▶ [Tasks]:
- 1) In the CSV parser code, what message is printed if the "Agent ID" key is not found?
- 2) Pick up the CSV parser code right after its last line and write what follows.
— begin Passage shown —
Spaces:

griptape
/

uw-teaching-effectiveness

Sleeping

File size: 8,414 Bytes

d477d5c

# TODO: create a csv parser
from __future__ import annotations

from ast import Lambda
import contextlib
import csv
from pathlib import Path
from typing import TYPE_CHECKING, Callable

import yaml

if TYPE_CHECKING:
    from io import TextIOWrapper


class CsvParser:

    def __init__(self, directory: str) -> None:
        self.yaml_path = Path.joinpath(Path.cwd(), Path(f"{directory}/config.yaml"))
        self.csv_directory = Path.joinpath(Path.cwd(), Path(f"{directory}/csv_files"))
        csv_files = Path(self.csv_directory).glob("*")
        self.csv_file_paths = [file for file in csv_files if file.is_file()]

    def csv_parser(self) -> None:
        """This is going to take in a big csv, split it, and put it in config.yaml"""
        # This is going to parse multiple different csv files this time.
        split_csv = {}
        for csv_file in self.csv_file_paths:
            with Path.open(csv_file, "r", newline="") as csvfile:
                self.split_csv(csvfile, split_csv)
        # split_csv should have all the information
        yaml_data = yaml.safe_load(self.yaml_path.read_text())
        # Rulesets CHANGE
        try:
            yaml_data["rulesets"] = self.csv_rulesets(
                split_csv["Ruleset ID"]
            )  # Rulesets
        except KeyError:
            print("No rulesets")
        # Agents DONE
        try:
            yaml_data["structures"] = self.csv_agents(
                split_csv["Agent ID"]
            )  # Agent Definitions
        except KeyError:
            print("No structures")
— end Passage shown —
— begin Dataset records —
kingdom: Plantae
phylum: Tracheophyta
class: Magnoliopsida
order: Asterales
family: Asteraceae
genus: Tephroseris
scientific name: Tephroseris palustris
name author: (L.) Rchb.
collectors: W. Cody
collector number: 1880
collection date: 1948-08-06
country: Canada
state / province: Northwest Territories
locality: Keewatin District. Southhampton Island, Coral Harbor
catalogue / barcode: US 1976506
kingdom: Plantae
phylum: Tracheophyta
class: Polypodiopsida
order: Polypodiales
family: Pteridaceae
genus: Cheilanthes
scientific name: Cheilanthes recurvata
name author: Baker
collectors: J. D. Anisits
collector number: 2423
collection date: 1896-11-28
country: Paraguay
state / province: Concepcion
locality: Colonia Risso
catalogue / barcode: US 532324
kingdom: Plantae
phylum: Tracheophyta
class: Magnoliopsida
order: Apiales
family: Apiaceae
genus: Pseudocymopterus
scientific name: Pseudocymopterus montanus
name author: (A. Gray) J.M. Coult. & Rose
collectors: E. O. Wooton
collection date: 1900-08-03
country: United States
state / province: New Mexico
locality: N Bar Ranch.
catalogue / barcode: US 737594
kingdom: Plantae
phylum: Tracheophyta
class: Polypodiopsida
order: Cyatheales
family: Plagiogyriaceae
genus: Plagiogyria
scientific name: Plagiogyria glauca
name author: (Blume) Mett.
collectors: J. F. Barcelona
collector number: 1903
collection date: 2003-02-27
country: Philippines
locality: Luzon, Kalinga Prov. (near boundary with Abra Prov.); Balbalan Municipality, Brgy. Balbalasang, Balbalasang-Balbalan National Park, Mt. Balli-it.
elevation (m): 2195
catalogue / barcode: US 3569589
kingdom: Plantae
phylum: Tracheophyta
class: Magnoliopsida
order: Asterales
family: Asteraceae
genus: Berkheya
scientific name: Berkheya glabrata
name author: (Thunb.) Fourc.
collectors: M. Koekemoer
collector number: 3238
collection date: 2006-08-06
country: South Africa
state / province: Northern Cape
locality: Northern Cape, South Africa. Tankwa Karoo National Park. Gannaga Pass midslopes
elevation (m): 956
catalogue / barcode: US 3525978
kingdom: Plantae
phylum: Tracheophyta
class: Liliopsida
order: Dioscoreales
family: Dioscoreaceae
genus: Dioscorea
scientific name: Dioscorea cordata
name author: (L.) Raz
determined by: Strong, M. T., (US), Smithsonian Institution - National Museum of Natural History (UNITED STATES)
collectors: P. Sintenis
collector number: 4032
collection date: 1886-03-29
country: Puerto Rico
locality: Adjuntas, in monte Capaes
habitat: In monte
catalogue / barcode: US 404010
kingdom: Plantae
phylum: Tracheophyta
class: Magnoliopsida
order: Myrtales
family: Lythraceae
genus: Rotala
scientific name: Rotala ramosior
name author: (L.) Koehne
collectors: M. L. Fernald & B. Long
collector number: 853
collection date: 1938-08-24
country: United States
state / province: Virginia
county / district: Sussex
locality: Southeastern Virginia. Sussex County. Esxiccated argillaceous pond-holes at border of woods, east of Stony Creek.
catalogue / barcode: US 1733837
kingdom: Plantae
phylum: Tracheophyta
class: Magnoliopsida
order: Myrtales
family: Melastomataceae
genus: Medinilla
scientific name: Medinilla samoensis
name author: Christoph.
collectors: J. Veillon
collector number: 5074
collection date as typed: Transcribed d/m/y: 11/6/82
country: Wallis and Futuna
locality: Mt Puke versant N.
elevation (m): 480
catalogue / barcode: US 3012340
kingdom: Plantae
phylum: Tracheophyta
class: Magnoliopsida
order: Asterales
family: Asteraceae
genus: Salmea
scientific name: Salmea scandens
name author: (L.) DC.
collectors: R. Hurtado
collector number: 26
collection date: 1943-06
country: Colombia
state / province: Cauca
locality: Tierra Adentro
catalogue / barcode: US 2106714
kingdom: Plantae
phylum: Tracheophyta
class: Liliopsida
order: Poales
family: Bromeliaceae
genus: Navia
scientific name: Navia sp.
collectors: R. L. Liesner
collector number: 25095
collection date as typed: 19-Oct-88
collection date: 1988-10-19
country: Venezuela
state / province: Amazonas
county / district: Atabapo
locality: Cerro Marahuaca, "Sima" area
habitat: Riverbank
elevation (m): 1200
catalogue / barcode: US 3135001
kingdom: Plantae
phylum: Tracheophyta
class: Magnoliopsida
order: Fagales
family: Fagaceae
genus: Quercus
— end Dataset records —
▶ [Solved tasks]:
- 1) No structures

- 2)
        # States
        # Tailoring (affects the states section only) CHANGE
        if "State ID to Tailor" in split_csv:
            try:
                yaml_data["states"] = self.csv_states(
                    split_csv["State ID"],  # State Definitions
                    split_csv["State ID to Tailor"],  # Agent Tailoring State ID
                )
            except KeyError:
                print(" no states")
        else:
            try:
                yaml_data["states"] = self.csv_states(
                    split_csv["State ID"],  # State Definitions
                    [],  # Agent Tailoring State ID
                )
            except KeyError:
                print(" no states")
        try:
            yaml_data["prompts"] = self.csv_prompts(split_csv["Prompt ID"])
        except KeyError:
            print("no prompts")
        # # Transitioning (affects event section) DONE
        try:
            yaml_data["events"] = self.csv_transition_id(
                split_csv["Transition ID"]
            )  # State Transitions
        except KeyError:
            print("No transitions")
        # That's all folks!
        self.update_and_save(yaml_data)

    def split_csv(self, csv_file: TextIOWrapper, all_information: dict) -> None:
        """Takes in a csv_file, and splits it into a dictionary that is headed by each of the sections.
        Hooray!
        """
        reader = csv.reader(csv_file)
        # Get the header of the section
        header = next(reader)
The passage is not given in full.